• _REQUIRED TASKS_:
- 1) Answer these questions about the longest valid parentheses write-up, each on its own line:
(a) What output does Example 2 give for the input ")()())"?
(b) According to the solution, when is a parenthesis invalid?
(c) What is added to the stack when '(' is encountered?
- 2) From the longest valid parentheses write-up, list each kind of question that the author says prompts them to think of a stack.
- 3) Copy the portion of the longest valid parentheses write-up between "How do we say a parenthesis is invalid?" and "result or not.", inclusive.

··· PAGE EXCERPT

Question:
Given a string containing just the characters '(' and ')', find the length of the longest valid (well-formed) parentheses substring.
Example 1:
Input: s = "(()" Output: 2 Explanation: The longest valid parentheses substring is "()".
Example 2:
Input: s = ")()())" Output: 4 Explanation: The longest valid parentheses substring is "()()".
Example 3:
Input: s = "" Output: 0
Constraints:
- 0 <= s.length <= 3 * 104
- s[i] is '(', or ')'.
You can find the question here.
Solution:
Stack Approach
First thing whenever I see questions that have something to balance, validate, or format, I think in terms of the stack. The first thought is to check can we solve this with the stack.
Coming to the problem, How do we say a parenthesis is valid? Whenever we see 1 closing and corresponding opening parenthesis.
How do we say a parenthesis is invalid? Whenever we see a closing parenthesis without an opening parenthesis. We cannot say the same for the opening parenthesis because we can say that in the future a closing parenthesis might come.
Also, we need to find the longest valid string length, so we need to maintain the size some place.
Now with this information, we can derive an algorithm to solve this.
Let's say we iterate the string and
- Whenever we encounter '(' we add it's index to the stack.
- Whenever we encounter ')' now we need to check if there is any valid combination to add to out result or not.
- To calculate max length we need to check the index with the index of the '(' which will be present in the stack top.
- There are a few scenarios that are missed above.

······
··· RECORDED INFORMATION

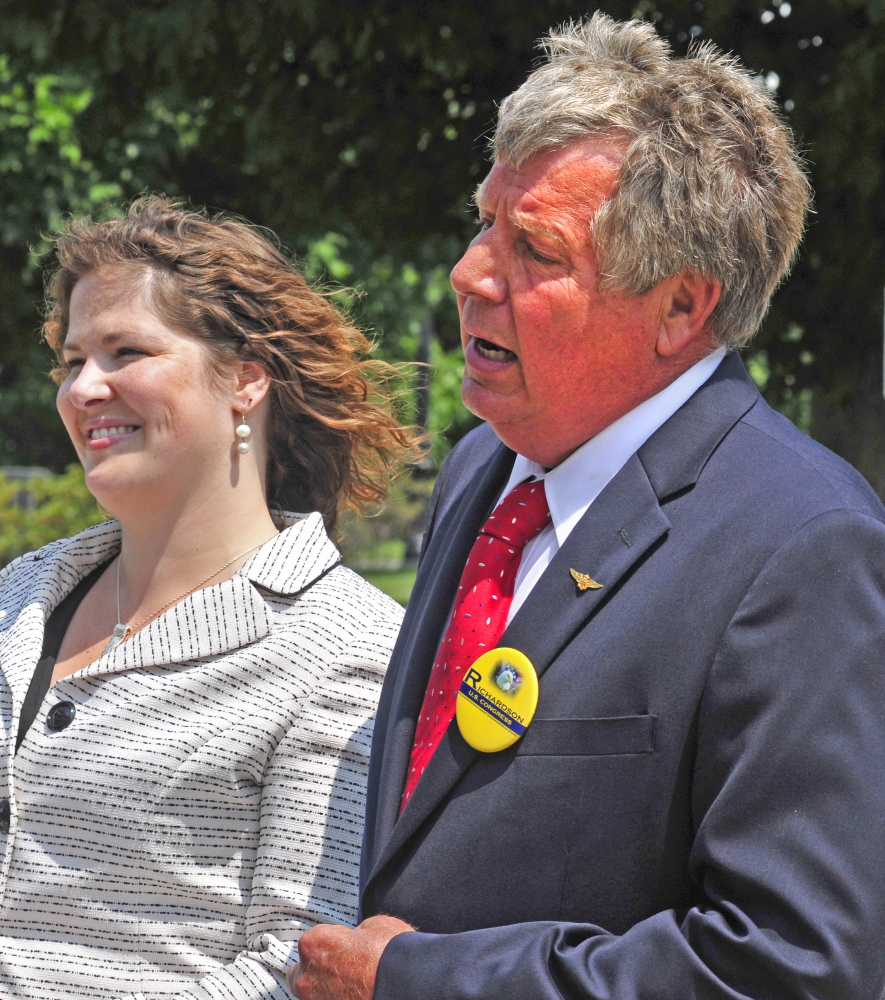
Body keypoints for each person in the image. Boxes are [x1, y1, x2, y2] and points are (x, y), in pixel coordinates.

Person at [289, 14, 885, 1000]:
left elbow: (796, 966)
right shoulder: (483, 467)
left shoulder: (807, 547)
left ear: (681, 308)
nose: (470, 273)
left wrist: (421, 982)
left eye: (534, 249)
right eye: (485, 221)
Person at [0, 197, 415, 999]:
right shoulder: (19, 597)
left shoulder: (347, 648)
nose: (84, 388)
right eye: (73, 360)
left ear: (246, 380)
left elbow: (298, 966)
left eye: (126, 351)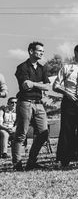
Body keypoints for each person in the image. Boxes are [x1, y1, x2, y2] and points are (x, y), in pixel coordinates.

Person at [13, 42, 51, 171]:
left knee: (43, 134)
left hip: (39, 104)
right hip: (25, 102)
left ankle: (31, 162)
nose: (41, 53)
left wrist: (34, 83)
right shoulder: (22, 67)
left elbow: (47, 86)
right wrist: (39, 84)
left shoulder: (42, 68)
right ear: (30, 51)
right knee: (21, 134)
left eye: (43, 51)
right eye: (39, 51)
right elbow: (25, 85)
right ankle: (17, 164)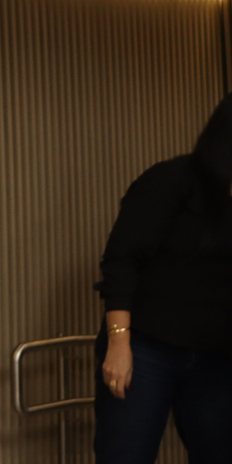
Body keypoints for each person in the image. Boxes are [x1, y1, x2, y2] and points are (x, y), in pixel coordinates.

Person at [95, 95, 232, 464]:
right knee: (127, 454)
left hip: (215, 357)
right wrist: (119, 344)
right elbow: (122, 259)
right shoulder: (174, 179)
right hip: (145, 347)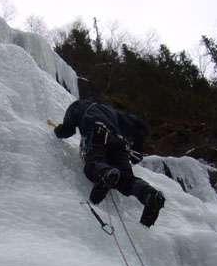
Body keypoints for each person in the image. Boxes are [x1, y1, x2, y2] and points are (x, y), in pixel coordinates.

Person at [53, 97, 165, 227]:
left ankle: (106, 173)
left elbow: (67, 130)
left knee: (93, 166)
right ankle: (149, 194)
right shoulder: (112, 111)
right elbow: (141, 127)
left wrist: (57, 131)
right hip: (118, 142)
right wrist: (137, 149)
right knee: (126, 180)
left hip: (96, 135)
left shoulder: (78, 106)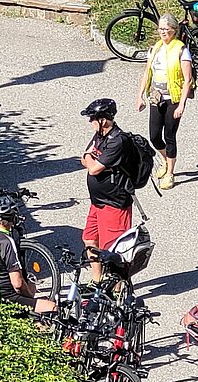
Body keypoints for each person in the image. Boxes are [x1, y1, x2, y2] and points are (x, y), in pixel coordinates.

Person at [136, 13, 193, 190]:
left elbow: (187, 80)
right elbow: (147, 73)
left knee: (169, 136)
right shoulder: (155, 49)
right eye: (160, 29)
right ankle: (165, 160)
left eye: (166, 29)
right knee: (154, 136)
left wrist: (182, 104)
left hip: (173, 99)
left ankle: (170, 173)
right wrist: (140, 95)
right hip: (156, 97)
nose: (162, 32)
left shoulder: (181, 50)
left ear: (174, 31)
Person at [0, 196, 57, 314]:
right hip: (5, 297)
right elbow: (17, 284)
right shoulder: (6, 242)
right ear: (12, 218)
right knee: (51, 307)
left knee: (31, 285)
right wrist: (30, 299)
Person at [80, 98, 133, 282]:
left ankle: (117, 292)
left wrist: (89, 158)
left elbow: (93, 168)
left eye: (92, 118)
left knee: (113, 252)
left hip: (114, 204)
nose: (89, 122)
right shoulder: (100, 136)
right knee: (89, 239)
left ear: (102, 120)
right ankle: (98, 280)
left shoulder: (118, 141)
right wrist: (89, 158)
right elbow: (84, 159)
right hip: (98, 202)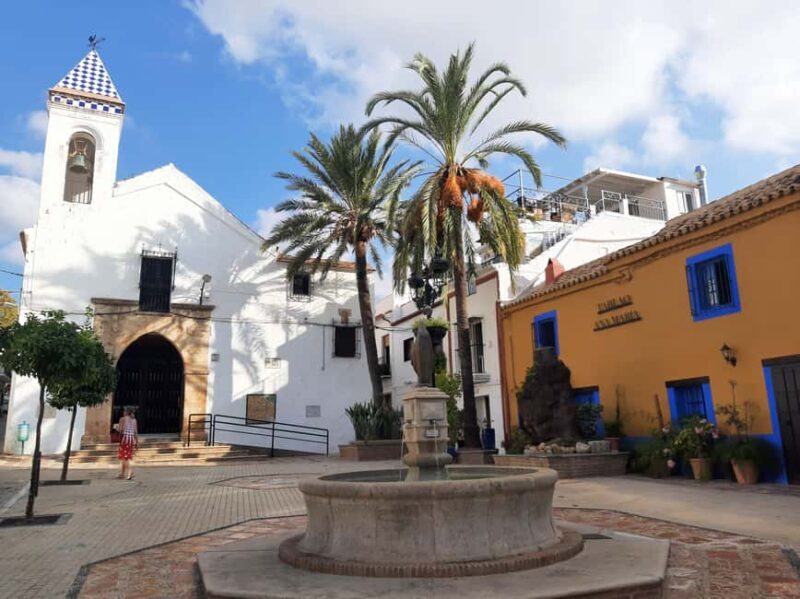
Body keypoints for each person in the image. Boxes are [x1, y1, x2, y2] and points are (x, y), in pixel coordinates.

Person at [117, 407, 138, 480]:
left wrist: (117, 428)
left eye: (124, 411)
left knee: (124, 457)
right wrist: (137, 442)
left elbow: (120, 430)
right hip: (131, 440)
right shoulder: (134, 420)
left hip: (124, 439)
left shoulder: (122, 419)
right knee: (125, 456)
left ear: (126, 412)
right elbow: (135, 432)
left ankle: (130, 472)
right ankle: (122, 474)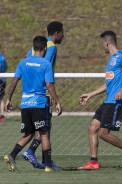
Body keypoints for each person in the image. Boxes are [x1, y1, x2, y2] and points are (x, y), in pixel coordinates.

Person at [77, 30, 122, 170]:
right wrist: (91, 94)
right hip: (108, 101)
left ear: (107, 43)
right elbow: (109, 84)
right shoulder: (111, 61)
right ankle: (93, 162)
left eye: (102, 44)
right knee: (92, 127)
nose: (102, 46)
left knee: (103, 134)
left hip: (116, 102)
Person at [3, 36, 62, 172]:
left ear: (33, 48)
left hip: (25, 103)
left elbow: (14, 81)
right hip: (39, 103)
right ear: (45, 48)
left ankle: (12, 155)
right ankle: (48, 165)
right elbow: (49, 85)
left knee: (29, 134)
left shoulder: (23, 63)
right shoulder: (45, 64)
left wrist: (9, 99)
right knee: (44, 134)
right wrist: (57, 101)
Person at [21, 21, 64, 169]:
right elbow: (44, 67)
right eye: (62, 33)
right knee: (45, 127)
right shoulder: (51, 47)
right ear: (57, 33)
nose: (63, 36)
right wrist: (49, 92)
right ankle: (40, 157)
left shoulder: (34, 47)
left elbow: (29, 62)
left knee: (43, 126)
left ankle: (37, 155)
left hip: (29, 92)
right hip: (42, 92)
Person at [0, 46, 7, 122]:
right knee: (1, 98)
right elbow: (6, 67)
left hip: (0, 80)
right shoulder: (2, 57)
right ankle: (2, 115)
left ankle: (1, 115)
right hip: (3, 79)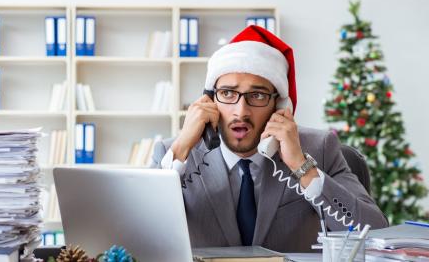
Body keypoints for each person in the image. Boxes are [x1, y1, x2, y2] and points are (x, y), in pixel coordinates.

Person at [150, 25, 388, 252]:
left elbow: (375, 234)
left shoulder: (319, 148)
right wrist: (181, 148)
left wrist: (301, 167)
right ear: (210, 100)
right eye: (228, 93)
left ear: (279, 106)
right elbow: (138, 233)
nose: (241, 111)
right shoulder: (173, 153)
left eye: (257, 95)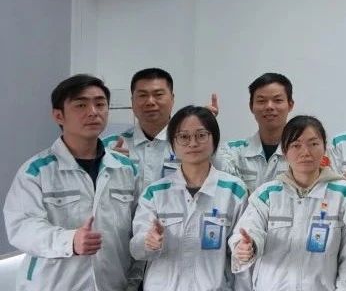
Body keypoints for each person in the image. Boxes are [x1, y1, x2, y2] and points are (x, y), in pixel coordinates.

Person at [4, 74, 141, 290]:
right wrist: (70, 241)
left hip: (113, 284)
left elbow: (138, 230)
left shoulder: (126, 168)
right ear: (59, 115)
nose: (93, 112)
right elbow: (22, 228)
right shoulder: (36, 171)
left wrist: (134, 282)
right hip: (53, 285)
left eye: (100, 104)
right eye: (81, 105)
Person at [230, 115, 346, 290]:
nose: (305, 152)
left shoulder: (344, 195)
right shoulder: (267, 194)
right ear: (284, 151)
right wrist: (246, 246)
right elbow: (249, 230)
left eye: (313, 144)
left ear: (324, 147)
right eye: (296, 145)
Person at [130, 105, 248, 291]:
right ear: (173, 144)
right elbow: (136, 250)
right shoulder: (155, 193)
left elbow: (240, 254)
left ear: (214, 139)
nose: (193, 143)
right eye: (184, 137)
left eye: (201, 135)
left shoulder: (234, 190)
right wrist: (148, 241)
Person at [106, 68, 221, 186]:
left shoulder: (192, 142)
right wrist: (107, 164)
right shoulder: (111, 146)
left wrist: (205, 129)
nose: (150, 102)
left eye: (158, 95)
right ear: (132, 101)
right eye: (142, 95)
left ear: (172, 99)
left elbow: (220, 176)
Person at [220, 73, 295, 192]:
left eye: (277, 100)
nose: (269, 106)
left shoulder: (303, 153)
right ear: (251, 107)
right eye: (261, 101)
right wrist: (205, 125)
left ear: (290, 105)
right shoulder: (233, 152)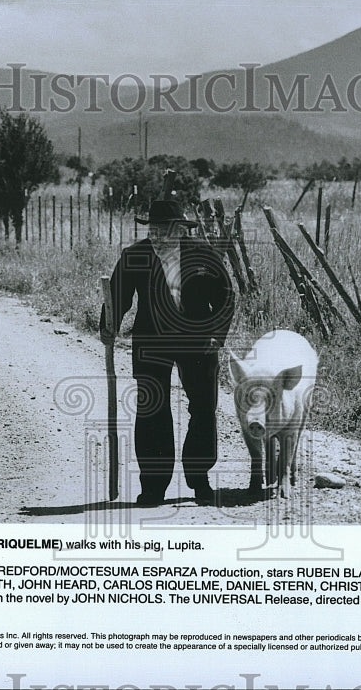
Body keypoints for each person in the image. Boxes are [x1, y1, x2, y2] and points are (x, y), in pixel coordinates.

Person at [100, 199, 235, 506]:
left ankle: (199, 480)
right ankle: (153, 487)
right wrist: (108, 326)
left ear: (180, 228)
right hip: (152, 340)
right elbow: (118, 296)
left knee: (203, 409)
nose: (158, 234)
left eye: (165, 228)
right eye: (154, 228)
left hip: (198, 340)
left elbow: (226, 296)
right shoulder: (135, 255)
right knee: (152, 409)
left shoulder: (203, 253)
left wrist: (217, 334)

······

• _ANSWERS FOR EACH ITEM_:
- 1)
(a) 4
(b) When a closing parenthesis appears without an opening parenthesis.
(c) Its index.

- 2)
- Questions with something to balance
- Questions with something to validate
- Questions with something to format

- 3)
How do we say a parenthesis is invalid? Whenever we see a closing parenthesis without an opening parenthesis. We cannot say the same for the opening parenthesis because we can say that in the future a closing parenthesis might come.
Also, we need to find the longest valid string length, so we need to maintain the size some place.
Now with this information, we can derive an algorithm to solve this.
Let's say we iterate the string and
- Whenever we encounter '(' we add it's index to the stack.
- Whenever we encounter ')' now we need to check if there is any valid combination to add to out result or not.